Big data will be piquing the interest of the enterprise for the foreseeable future.

As time progresses, though, big data will go from a buzz word, to a more serious pursuit. And one step in increasing the role and impact of data within the enterprise is deciding on big data integration software.

TechRepublic spoke via email with Ashley Stirrup, CMO of open-source data integration software provider Talend.

Stirrup talked about what it takes to become a data-driven enterprise, and highlighted many of the questions businesses should be asking when selecting the right big data tool for the job.

TechRepublic: In your experience, what are the characteristics of data-driven organizations?

Ashley Stirrup: Simply stated, data-driven companies are able to harness the power of their data and leverage it as a key corporate asset and competitive differentiator. Rather than data being the domain of IT or a singular business team, data is a company-wide discipline, and it’s used to make informed decisions across the organization. The path to becoming data-driven requires a common set of steps. It starts with a strong business case and a clear understanding of how and why big data will be useful. Companies finding success are inevitably using big data to answer very important questions about their business, customers, or operations. Also consistent among data-driven companies is having a very well-defined project management process that includes everything from ensuring broad buy-in to identifying exactly the data sets to be used on any given projects.

TechRepublic: What are the major trends in your competitive space–data integration solutions?

Ashley Stirrup: First and foremost, the rise of Apache Spark is a major trend. We are seeing across-the-board interest in Spark as a result of its ability to enable faster data integration and real-time big data analytics. Companies are quick to realize the potential of Spark and the high value of quickly turning insight into action. Our recent benchmark tests against Informatica reinforce the advantages of Spark, with Talend Big Data completing projects as much as 10-times faster than Informatica Big Data Edition.

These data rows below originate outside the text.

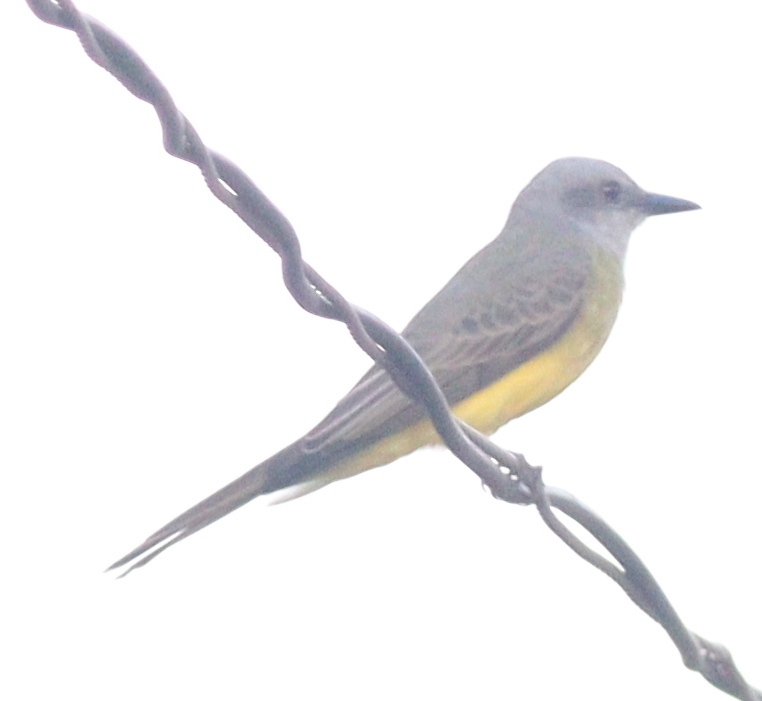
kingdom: Animalia
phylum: Chordata
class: Aves
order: Passeriformes
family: Tyrannidae
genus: Tyrannus
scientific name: Tyrannus melancholicus
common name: Tropical kingbird
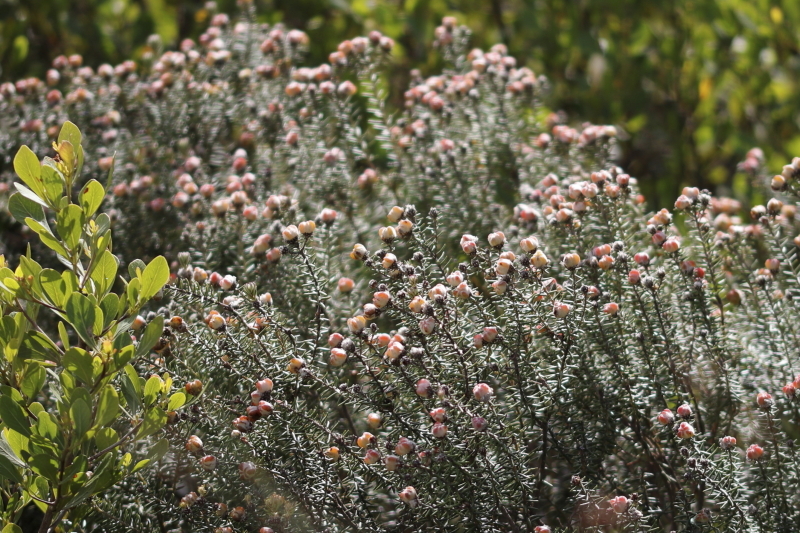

In addition, as more companies get into production with big data, we are also seeing first-hand the benefits of open source and code generation, with companies needing less staff and fewer skilled workers to tackle projects. It is also clear that enterprises no longer want to treat traditional data warehouse environments and big data projects separately. What they are seeking is a single solution to address all data management needs, not to mention bulk, batch and real-time streaming data. Finally, it’s impossible to ignore the growing impact of the cloud as it relates to data integration. Clearly, cloud is a trend that will continue and accelerate in 2016 with more companies looking to recognize the value and ease of cloud-based integration.

TechRepublic: What are the main reasons companies choose open-source providers of data integration?

Ashley Stirrup: Although happening more broadly than just data integration, the move to open source is largely driven by the growing number of companies that want to move away from walled-in, proprietary technologies. The growth of data and rapidly evolving business needs require the flexibility and agility that open source software can provide. In particular, this is true in big data where new innovations are being released on an almost weekly basis. Of course, customers are also motivated by the more attractive economics or lower total cost of ownership associated with open source.

TechRepublic: What’s your take on Hadoop becoming a mainstream enterprise tool?

Ashley Stirrup: Without question, Hadoop will become a mainstream enterprise tool. This time last year, we probably had more customers in trials than we did production. Today, the picture has changed dramatically with the majority of our customers entering into full-blown deployment. I think we are clearly entering into the early majority stage at this juncture. The economics are simply too good and the competitive threats too obvious for companies to stay on the sidelines any longer.

TechRepublic: How would you describe the Talend Big Data product to a potential client?

Ashley Stirrup: I usually describe what I believe are the key questions business should ask prior to making a decision about big data integration software.

  • Is it easy to use? Ask to see the user interface. Is it simple or complex? Does the application automatically generate code or does it force you to do it by hand? Can you perform tasks using drag-and-drop actions? Does the platform offer a single, consistent workflow and UI or does it look like a mix of separate applications?
  • Is it unified? Does the platform enable the integration of all types of data (cloud, on-premises, IoT, etc.) and can you perform both batch and real-time processing within the same solution?
  • Does it fully leverage the power of Hadoop? Some tools require that you process and transform data before loading into Hadoop. Not only does this data movement slow projects down, but it also means you are not fully exploiting the processing power of Hadoop.
  • Is it up to date? Is the software based on open source or is it proprietary? Open source solutions are proven to better keep pace with the rate of big data innovation and enable you to remain agile and more responsive to the needs of the business.
  • Is it fast? Does is utilize Spark and Spark streaming within Hadoop to process data? Or is it stuck in the days of YARN?
  • Is it cost effective? What’s the total cost of ownership? Is it reasonable and based on the number of developers or is it based on data volumes, connectors or CPUs?